According to Reuters, however, this lead is becoming tenuous as well, (no) thanks to the efforts of many up-and-coming companies to carve out their own niches in the low-end market. Less known than Nokia, brands like China’s ZTE and India’s Micromax are aggressive and nimble – and are beginning to be successful at Nokia’s expense.
But this can’t simply be written off as a battle of many Davids versus a Goliath. These companies may indeed be less famous, but not all are small fry, and many have already become successes in their own right. Chinese firms ZTE and Huawei, for instance, both aim to ship a little less than 100 million handsets each in 2011. Even less-known manufacturers, such as the so-called “no-name” firms, have sewn up a whopping 45% of the market in China, and have begun to set up shop in other countries as well.
The ever-decreasing cost of key components such as chipsets has allowed these companies to price their products exceedingly competitively, undercutting Nokia and other companies. What’s more, many of these firms are beginning to take their game to the next level; analysts say they’re setting their sights on selling Android handsets next.

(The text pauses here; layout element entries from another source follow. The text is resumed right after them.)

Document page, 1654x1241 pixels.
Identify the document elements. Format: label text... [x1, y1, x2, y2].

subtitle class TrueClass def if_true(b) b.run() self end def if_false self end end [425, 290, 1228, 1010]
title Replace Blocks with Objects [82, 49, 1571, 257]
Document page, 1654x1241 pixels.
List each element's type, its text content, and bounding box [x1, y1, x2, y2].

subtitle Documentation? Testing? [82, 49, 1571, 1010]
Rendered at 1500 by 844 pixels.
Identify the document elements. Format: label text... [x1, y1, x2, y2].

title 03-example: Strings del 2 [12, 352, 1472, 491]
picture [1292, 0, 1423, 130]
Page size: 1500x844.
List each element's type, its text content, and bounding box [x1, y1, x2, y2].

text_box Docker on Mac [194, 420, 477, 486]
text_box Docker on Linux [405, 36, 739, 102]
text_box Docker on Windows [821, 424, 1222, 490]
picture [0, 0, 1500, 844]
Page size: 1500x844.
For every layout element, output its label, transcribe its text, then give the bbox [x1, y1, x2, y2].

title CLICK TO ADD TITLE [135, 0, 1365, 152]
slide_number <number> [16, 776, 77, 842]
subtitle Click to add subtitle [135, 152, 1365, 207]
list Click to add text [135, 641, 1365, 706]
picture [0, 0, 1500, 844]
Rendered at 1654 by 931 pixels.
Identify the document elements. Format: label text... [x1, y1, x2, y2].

None of this is good news for Nokia. The numbers don’t lie: the company’s market share in China was 33% in 2009, but this year it’s dipped considerably, to just 19%. The slowdown is even more pronounced in India; in 2009 Nokia controlled nearly 60% of the Indian market for phones, but now it can only lay claim to a comparatively dismal 26%. Overall, despite the fact that the world economy began to improve in 2009, Nokia’s sales of its more basic cellphones have declined for three quarters straight; from January to March this year, Nokia managed to sell 84.3 million featurephones – 2% less than in 2010.
Got any ideas as to how Nokia can pull out of its tailspin? We think these guys might be grateful for all the help they can get at this point.